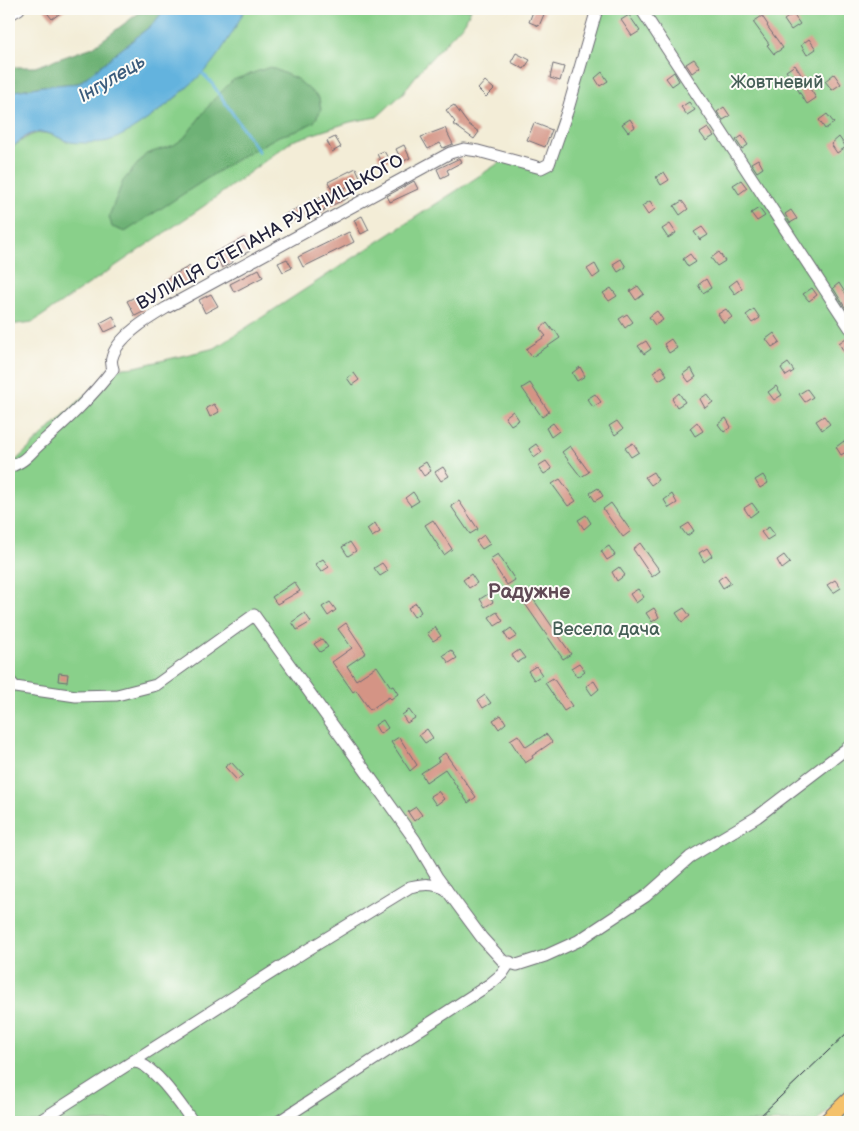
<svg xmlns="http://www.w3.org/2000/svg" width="859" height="1131" font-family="'Balsamiq Sans',sans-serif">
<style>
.green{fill:#89d08a;stroke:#567962}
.forest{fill:#6eb276;stroke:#486a58}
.water{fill:#64b3de;stroke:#436a8c}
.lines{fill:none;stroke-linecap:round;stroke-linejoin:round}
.stream{stroke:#64b3de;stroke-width:3}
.building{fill:#d49485}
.minor-casing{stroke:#6b6972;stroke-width:13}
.major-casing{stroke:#6b6972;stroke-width:16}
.minor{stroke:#fff;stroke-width:11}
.major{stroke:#f4c16a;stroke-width:14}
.tram{stroke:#22223b;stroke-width:1}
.labels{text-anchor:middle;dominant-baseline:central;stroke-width:4;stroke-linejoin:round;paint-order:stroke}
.park-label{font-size:18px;fill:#465f57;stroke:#fdfcf7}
.street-label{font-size:18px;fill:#22223b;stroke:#fdfcf7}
.water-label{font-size:19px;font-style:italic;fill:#3c5c7c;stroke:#fdfcf7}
.quarter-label{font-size:20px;font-weight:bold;fill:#604a55;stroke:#fdfcf7}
</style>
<rect width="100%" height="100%" fill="#fdfcf7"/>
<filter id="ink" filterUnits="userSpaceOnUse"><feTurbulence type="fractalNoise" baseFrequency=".02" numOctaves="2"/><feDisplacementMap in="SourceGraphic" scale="10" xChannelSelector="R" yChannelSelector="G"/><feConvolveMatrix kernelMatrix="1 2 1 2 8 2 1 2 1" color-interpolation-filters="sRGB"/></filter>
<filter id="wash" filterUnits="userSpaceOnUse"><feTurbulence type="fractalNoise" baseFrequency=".0096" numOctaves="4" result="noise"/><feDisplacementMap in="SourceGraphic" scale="20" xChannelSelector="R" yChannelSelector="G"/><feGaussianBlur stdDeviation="1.12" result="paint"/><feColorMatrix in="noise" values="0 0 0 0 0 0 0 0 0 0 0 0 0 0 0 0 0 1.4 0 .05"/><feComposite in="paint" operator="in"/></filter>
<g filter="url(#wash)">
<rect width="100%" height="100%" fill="#f3edd7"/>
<g class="green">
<path d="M245,9H471L465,22L422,68L402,94L377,117L350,122L292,141L204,206L33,322L9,325V150C31,133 41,126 67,142L151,117L179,95L211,64Z"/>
<path d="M597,9H850V1090L816,1122H9V467L113,369L135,367L215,348L505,159L549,164Z"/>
<path d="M850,1107V1122H840L838,1120Z"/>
</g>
<g class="forest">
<path d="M144,9H165L153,24L79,83L43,86L9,92V67H35L93,47Z"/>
<path d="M270,67L297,79L319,98L321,110L314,122L297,131L279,136L237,159L125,232L112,227L109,216L123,181L146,154L174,145L184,138L214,99L233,80Z"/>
</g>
<path class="water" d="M165,9H245C236,27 224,48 211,64C193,85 135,134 108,141C99,143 75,144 66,141C55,136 46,130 34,133C24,136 16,144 9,150V92L43,86L79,83L153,24Z"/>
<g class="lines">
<path class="stream" d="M202,73L211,82L259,152"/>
</g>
<g id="blocks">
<g class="building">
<path d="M44,9H66L52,19Z"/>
<path d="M534,9L545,12L539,26L529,22Z"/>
<path d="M793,14L800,24L791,30L784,20Z"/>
<path d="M629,15L640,31L632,36L621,20Z"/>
<path d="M762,16L768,25L767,26L783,48L774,54L767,45L769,44L753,22Z"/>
<path d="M809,39L816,49L807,55L801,45Z"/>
<path d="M516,53L530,60L524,69L511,62Z"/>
<path d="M694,59L700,67L692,73L686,64Z"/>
<path d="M553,64L564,67L560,81L550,78Z"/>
<path d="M795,65L816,98L807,104L786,71Z"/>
<path d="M602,72L608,81L600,86L595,78Z"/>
<path d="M674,72L679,81L672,86L666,78Z"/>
<path d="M834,74L841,84L832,90L825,81Z"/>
<path d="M485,81L494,89L486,97L478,89Z"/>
<path d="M689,102L695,110L687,115L681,107Z"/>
<path d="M454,105L468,124L479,132L474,139L453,124L455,122L446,110Z"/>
<path d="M724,107L730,116L723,120L717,112Z"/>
<path d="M827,114L834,123L825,129L819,120Z"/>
<path d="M630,119L635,127L628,132L622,124Z"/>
<path d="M534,123L552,130L545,147L527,140Z"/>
<path d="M445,128L453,144L443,148L440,143L428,149L421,137Z"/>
<path d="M708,128L714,136L706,141L700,133Z"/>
<path d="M742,136L748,145L742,149L736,140Z"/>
<path d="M335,137L341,147L332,152L327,141Z"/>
<path d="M839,137L846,147L837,153L831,144Z"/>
<path d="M404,145L410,158L402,162L396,149Z"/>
<path d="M384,151L389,160L382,164L377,154Z"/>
<path d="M460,158L462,162L447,170L449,174L441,178L437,169Z"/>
<path d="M758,159L763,168L757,172L751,163Z"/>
<path d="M356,168L361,179L343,189L348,198L324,209L325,211L316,215L310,202L333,191L328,182Z"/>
<path d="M664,172L669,180L661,185L656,177Z"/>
<path d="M741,180L747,188L739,194L733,185Z"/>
<path d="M414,181L418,189L390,202L387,196Z"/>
<path d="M650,201L655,209L648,215L642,206Z"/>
<path d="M682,201L688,209L680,215L674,206Z"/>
<path d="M299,207L303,215L289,223L284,215Z"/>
<path d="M759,208L765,216L757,221L751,213Z"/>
<path d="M791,210L797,219L790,223L785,214Z"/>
<path d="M362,216L369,230L361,234L354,220Z"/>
<path d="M670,224L676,233L668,238L662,229Z"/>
<path d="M702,227L708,235L700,240L694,232Z"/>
<path d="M349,232L354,242L303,267L298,257Z"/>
<path d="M244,238L250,251L232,260L233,262L222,268L214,253Z"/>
<path d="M719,252L725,261L717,266L711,258Z"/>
<path d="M690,254L696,262L688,267L683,259Z"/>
<path d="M287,259L292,268L283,272L278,263Z"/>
<path d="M621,259L626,267L618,272L613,264Z"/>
<path d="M595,264L600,273L593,278L587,269Z"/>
<path d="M190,266L196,279L168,293L162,281Z"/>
<path d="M259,269L263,277L234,292L230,284Z"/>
<path d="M706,279L711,288L703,293L698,285Z"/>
<path d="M737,280L742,289L735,294L729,286Z"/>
<path d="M839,283L848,297L850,296V315L833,288Z"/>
<path d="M638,286L644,294L636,300L630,291Z"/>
<path d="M611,288L617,296L609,301L603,293Z"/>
<path d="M812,288L817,295L809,301L803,294Z"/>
<path d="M211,294L218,306L205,313L199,300Z"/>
<path d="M137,296L145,311L135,316L127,301Z"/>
<path d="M726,309L732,317L724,323L718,314Z"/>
<path d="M754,309L760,318L752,323L746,315Z"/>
<path d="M657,311L663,320L655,325L649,317Z"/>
<path d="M627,314L633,322L625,328L619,319Z"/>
<path d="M113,316L118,326L105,332L100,323Z"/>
<path d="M547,323L553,331L555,330L560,338L532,357L526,349L546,336L540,329Z"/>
<path d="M774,333L780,342L772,347L766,339Z"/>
<path d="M846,338L850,344V348L844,352L839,343Z"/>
<path d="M671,339L677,348L669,353L664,344Z"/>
<path d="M646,341L651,349L644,354L638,346Z"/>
<path d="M788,363L794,371L786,376L781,368Z"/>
<path d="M661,366L667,375L659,380L653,372Z"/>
<path d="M580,367L585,376L577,381L572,373Z"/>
<path d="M691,368L696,377L689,382L683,374Z"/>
<path d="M354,373L359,380L352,385L347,378Z"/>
<path d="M530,383L549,412L542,417L522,388Z"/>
<path d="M776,386L782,395L774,400L768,392Z"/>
<path d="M807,389L813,397L805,402L799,394Z"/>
<path d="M679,393L685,402L677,407L672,399Z"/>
<path d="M595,394L601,402L593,407L587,399Z"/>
<path d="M707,394L713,402L705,408L700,399Z"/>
<path d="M214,404L219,412L210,417L206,408Z"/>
<path d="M513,411L519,420L511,425L505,417Z"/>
<path d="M824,416L830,424L822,430L816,421Z"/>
<path d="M726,418L731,427L724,432L718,424Z"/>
<path d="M617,421L623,429L615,435L609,426Z"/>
<path d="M697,422L703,431L695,436L690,428Z"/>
<path d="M553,423L559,431L551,437L546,428Z"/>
<path d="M844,441L849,450L841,455L836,447Z"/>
<path d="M633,443L639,452L631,457L625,448Z"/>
<path d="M536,444L542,452L534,458L529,449Z"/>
<path d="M570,446L589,472L581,477L562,452Z"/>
<path d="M546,461L552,469L544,474L538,466Z"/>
<path d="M426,462L431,471L424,476L418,467Z"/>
<path d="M443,467L449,476L441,481L435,472Z"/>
<path d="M653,472L658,480L651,485L645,477Z"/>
<path d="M763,475L768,483L760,488L755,480Z"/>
<path d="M560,479L576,501L568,506L552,484Z"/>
<path d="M598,488L603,496L595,501L590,493Z"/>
<path d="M413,492L419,501L411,506L405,498Z"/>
<path d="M672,494L677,503L669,508L664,500Z"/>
<path d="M459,501L478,529L470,534L451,506Z"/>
<path d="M611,503L631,531L623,537L603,509Z"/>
<path d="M752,503L758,511L750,517L744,508Z"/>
<path d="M586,515L591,523L584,529L578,520Z"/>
<path d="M433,520L452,549L444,555L425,525Z"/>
<path d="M375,523L380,532L372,537L367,529Z"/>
<path d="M689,523L694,531L687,536L681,528Z"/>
<path d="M769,527L775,535L767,540L761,532Z"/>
<path d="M484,535L490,544L482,549L476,541Z"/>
<path d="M350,542L356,551L348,556L342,547Z"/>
<path d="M640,543L660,571L652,577L633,549Z"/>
<path d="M609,546L615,555L607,560L601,551Z"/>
<path d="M707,548L712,556L704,562L699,553Z"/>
<path d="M498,554L515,580L507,585L490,559Z"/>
<path d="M784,555L790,563L782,569L777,560Z"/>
<path d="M323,559L329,567L321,572L315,564Z"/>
<path d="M382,563L388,571L380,576L374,568Z"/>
<path d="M619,567L625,575L617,581L612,572Z"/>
<path d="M471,574L477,583L469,588L463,580Z"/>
<path d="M725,575L731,583L723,588L718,580Z"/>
<path d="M835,580L841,588L833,593L827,585Z"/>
<path d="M294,582L300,591L277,604L272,597Z"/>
<path d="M638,589L644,597L636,603L630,594Z"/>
<path d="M527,590L571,654L563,659L519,595Z"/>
<path d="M488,594L493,602L485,607L480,599Z"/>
<path d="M330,602L336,610L328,616L322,607Z"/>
<path d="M416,603L421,612L414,617L408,608Z"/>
<path d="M654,608L659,617L652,622L646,613Z"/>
<path d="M684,608L690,616L682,622L676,613Z"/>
<path d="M497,612L503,621L495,626L489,617Z"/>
<path d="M305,613L311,622L297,630L292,622Z"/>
<path d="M346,623L366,653L347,666L356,680L377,666L391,687L393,686L398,694L391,699L389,697L370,710L356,690L353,692L332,662L352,648L338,629Z"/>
<path d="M435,627L441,636L433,641L427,633Z"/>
<path d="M511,628L517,636L509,641L504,633Z"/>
<path d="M322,639L328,647L320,652L314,644Z"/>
<path d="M451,650L457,658L449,663L443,655Z"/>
<path d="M519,650L525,658L517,663L512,655Z"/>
<path d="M579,663L585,671L577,677L571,668Z"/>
<path d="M536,666L542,675L534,680L528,671Z"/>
<path d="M59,673L68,674L67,682L58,681Z"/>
<path d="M553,678L572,706L564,711L545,683Z"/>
<path d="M594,681L599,689L592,695L586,686Z"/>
<path d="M485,695L491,703L483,708L478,700Z"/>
<path d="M409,710L415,718L407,723L402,715Z"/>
<path d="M501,715L506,723L499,729L493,720Z"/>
<path d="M383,720L388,728L380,734L375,725Z"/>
<path d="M427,729L433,738L425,743L419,735Z"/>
<path d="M546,734L552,742L532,756L533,758L525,763L510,740L518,735L526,747Z"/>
<path d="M399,737L417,765L410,771L391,742Z"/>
<path d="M445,753L476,797L468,803L445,769L426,782L421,773L439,761L437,758Z"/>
<path d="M231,762L243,775L237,780L225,767Z"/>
<path d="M438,791L444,799L436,805L430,796Z"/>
<path d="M416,807L422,815L414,821L408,812Z"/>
</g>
</g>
</g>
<g filter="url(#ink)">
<use href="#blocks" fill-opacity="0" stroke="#6b6972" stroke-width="1"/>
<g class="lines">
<defs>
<g id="minor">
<path d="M641,9L850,328"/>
<path d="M9,15L19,9"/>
<path d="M9,467C26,461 27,456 39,445C66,421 91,398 113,369C112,366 111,361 112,358C117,337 149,318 166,308L450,153L464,149L478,151L541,168L549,164L568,109L597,9"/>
<path d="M9,680L15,687L76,696L117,695L156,685L254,615L415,840L437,877L482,938L503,961L517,965L545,956L578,941L646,896L690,857L757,817L850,746"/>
<path d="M133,1062C152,1061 182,1107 193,1122"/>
<path d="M38,1122L304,952L410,887C424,884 432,883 446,889"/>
<path d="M278,1122L490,984L502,974L510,962"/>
</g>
<path id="major" d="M825,1122L850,1098"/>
</defs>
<use href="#minor" class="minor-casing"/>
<use href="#major" class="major-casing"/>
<use href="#minor" class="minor"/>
<use href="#major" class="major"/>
<path class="tram" d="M754,1122L850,1030"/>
</g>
</g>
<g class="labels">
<g class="park-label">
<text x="777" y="82">Жовтневий</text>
<text x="606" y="629">Весела дача</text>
</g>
<g class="street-label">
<text transform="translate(270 232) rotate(-29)">ВУЛИЦЯ СТЕПАНА РУДНИЦЬКОГО</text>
</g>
<g class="water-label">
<text transform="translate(112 79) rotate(-31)">Інгулець</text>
</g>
<g class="quarter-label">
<text x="529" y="592">Радужне</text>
</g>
</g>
<rect width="859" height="1131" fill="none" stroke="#fdfcf7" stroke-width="30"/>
</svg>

What the task asks: Return every line in the listing that contains the word "wash".

Final answer:
<filter id="wash" filterUnits="userSpaceOnUse"><feTurbulence type="fractalNoise" baseFrequency=".0096" numOctaves="4" result="noise"/><feDisplacementMap in="SourceGraphic" scale="20" xChannelSelector="R" yChannelSelector="G"/><feGaussianBlur stdDeviation="1.12" result="paint"/><feColorMatrix in="noise" values="0 0 0 0 0 0 0 0 0 0 0 0 0 0 0 0 0 1.4 0 .05"/><feComposite in="paint" operator="in"/></filter>
<g filter="url(#wash)">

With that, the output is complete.